EU immigration policies have encouraged people traffickers and brought desperate refugee camps to our borders.
This is one of the worst deliberate confusions spread by Brexiters. They always mix up migrant workers within the EU, immigrants from outside the EU and refugees. War in the Middle East and North Africa has created refugees. Restrictions on migration, much favoured by most Brexiters, are the cause of people traffickers who prosper by overcoming those restrictions. It is true that the EU has failed to solve the refugee crisis. Why ? Because the action required needs unanimity and is not subject to majority voting. This would be exactly the same if the EU did not exist. Indeed without the decades of co-operation and compromise within the EU, finding a solution would be even harder.
Far from providing security in an uncertain world, the EU’s policies have become a source of instability and insecurity.
So, does he really believe that 28 countries each pursuing their own interests without the peaceful method of reconciling those interests provided by the EU would have done better ? The history of Europe suggests not. Thanks to the EU we have had the longest period of peace within its boundaries since the Antonine emperors of the 2nd century.
The EU is proving incapable of dealing with the current crises in Libya and Syria.
National governments have not given the EU instruments capable of dealing with these crises. Brexiters prefer that every country has national sovereignty intact so they mustn’t complain at the consequences.
The former head of Interpol says the EU’s internal borders policy is “like hanging a sign welcoming terrorists to Europe”
He fails to mention that the Schengen agreement which supports free movement also includes provision for intelligence sharing between police and border agencies across the EU, both of which are vital to dealing with terrorists. He also neglects the fact that terrorist attacks in Britain were perpetrated by people born here. All this from the man who proposed that the invasion of Iraq would bring peace and democracy both to Iraq and the wider Middle East. In 2008 he proclaimed “The liberation of Iraq has actually been that rarest of things – a proper British foreign policy success.” adding “Alone in the Arab Middle East, it is now a fully functioning democracy with a free press…” Like Tony Blair he makes no apology for the worst foreign policy decision in my lifetime, which our own intelligence services predicted would lead to an increase in terrorism. The he blames the EU !!
and Scandinavian nations which once prided themselves on their openness are now turning in on themselves. All of these factors, combined with popular anger at the lack of political accountability, has encouraged extremism, to the extent that far-right parties are stronger across the continent than at any time since the 1930s.

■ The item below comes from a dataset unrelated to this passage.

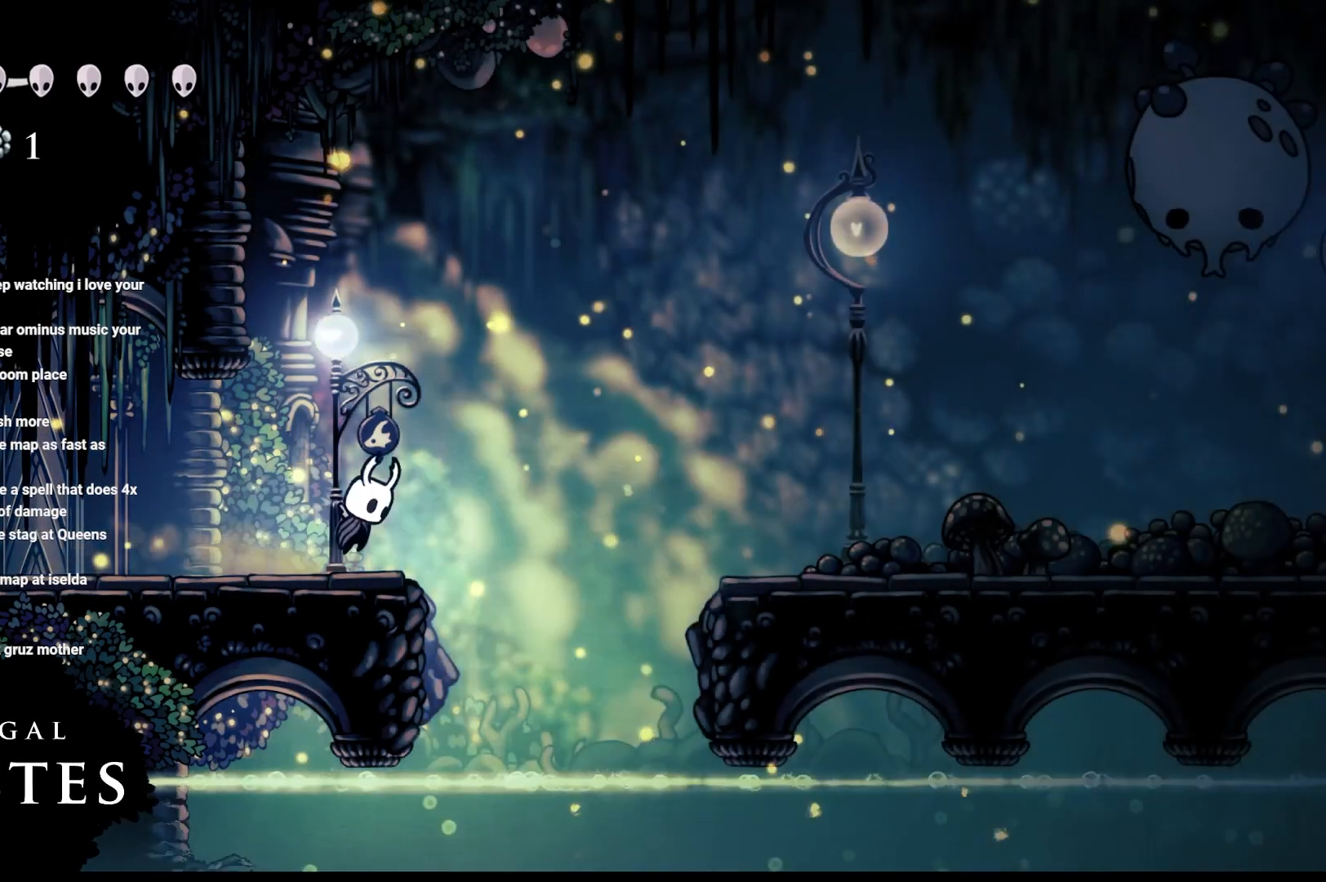
{"buttons": ["A", "R2"], "left_stick": "right", "right_stick": "center", "events": [[167, "R2", "down"]]}
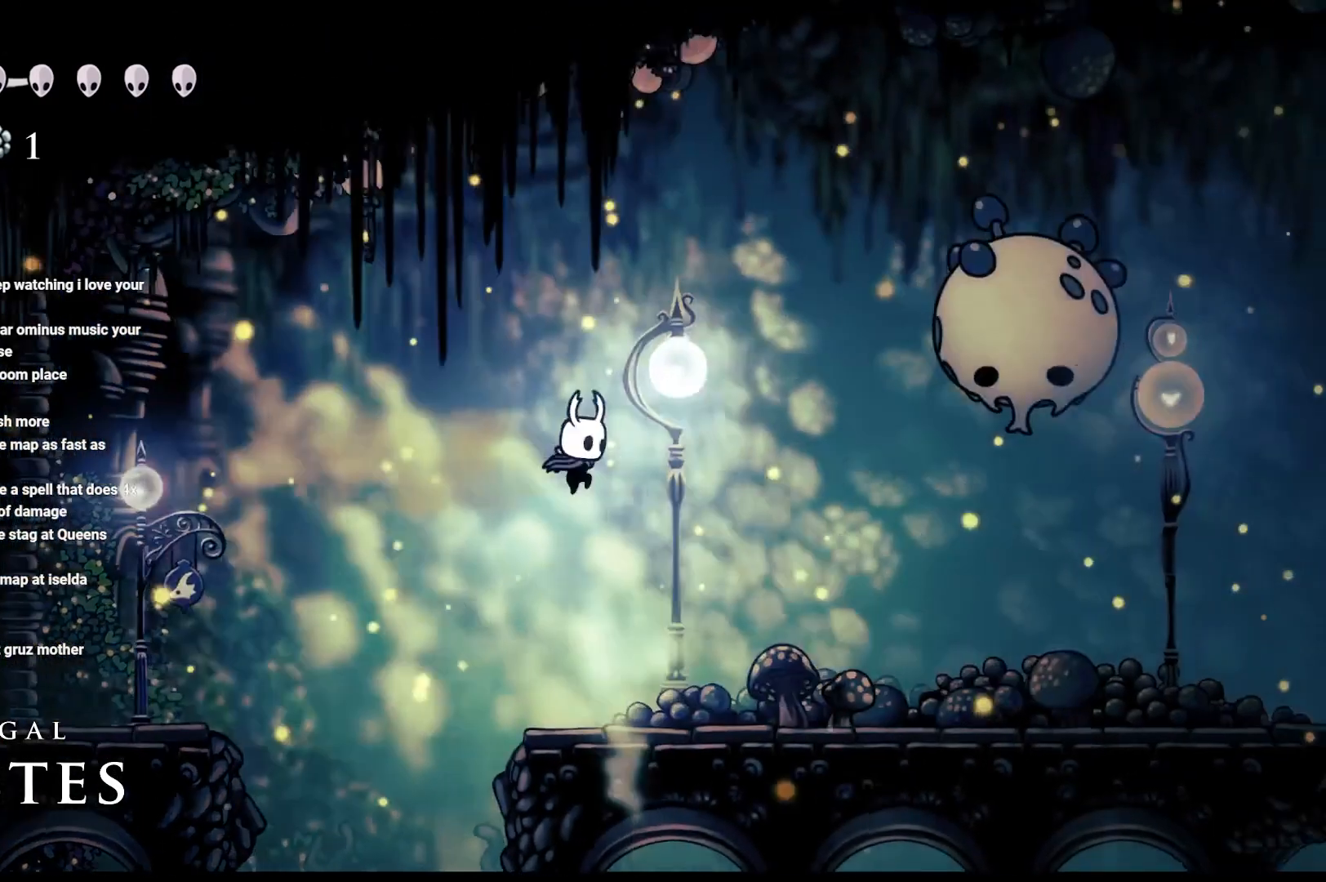
{"buttons": ["A"], "left_stick": "right", "right_stick": "center", "events": [[150, "A", "up"], [150, "R2", "up"], [450, "A", "down"]]}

Why are far right parties stronger ? Because people like Gove tell lies.
Please contact your MP to oppose bombing Syrian in the debate on Wednesday (2nd December). If your MP is Liberal Democrat or you kinow a Liberal Democrat MP, please contact him before 5pm today (1st December) parliamentary party meeting to urge vote AGAINST bombing Syria.
LibDem 5 tests NOT satisfied. What’s the point of setting conditions and then ignoring them ?
UN Resolution 2249 – OK
2) WIDER DIPLOMATIC FRAMEWORK INCLUDING EFFORTS TOWARDS A NO-BOMB ZONE TO PROTECT CIVILIANS
What, if any, evidence of plans for a no-bomb zone ?
3) UK LED PRESSURE ON GULF STATES FOR INCREASED SUPPORT IN THE REGION
What, if any, evidence of such pressure and chances of it succeeding ?
4) POST-ISIL PLAN
The government is NOT absolutely clear on what Syria and Iraq will look like post-ISIL, NOR of any post-conflict strategy (including an exit strategy) they propose to give the best chance of avoiding a power vacuum.
Has the government published its 2014 investigation into the Muslim Brotherhood ?
What if any investigation into foreign funding and support of extremist and terrorist groups in the UK ?
Any increased of acceptance of Syrian refugees ?
Widespread antipathy to the EU isn’t all Nigel Farage’s fault. So-called pro-European politicians unconciously endorse europhobia almost every time they speak, so here’s five rules for talking about the EU as if you were actually in favour of it.
1. Don’t say “Going to Europe” or “Coming from Europe” as if Britain was somewhere else, off the coast of the USA for example. OK, it’s common parlance but it reinforces the underlying europhobic discourse and echoes the infamous (although possibly apocryphal) Times headline “Fog in Channel – Continent cut off“
2. Don’t describe all EU legislation or announcements as “Brussels“. You wouldn’t describe UK legislation as “London” unless you were Alex Salmond. It reinforces the idea that everything is decided by some malevolent coterie of Eurocrats instead of by European institutions which Britain is part of.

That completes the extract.